## AUFGABE
Zähle, wie viele Textzeilen in den folgenden Zeilen die Zeichenfolge „профессор“ enthalten, wobei Groß- und Kleinschreibung zu beachten ist. Gib nur die Zahl an.

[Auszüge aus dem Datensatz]
* * * *

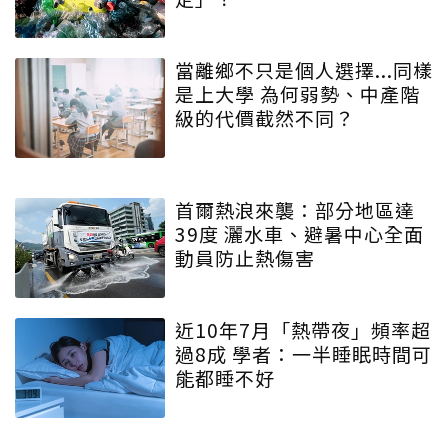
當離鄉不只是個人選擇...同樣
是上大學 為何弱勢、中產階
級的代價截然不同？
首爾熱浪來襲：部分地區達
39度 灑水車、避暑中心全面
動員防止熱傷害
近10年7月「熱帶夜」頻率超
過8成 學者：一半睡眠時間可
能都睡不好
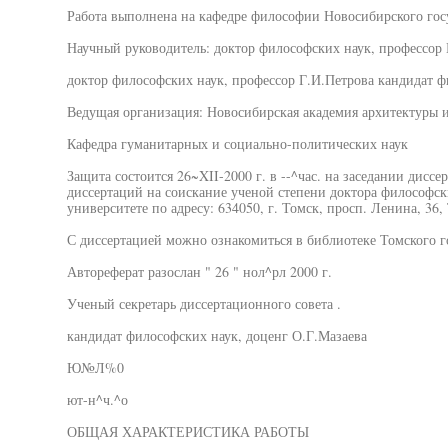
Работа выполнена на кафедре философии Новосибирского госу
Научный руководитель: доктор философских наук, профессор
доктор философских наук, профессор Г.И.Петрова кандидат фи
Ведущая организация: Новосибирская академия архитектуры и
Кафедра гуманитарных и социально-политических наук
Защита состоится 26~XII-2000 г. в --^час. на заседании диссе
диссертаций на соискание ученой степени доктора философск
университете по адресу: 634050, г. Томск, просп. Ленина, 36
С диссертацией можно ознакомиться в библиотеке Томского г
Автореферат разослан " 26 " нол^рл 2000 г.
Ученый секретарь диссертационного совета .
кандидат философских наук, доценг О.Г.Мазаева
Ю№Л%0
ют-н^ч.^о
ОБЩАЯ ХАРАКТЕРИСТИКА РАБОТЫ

* * * *

## LÖSUNG
2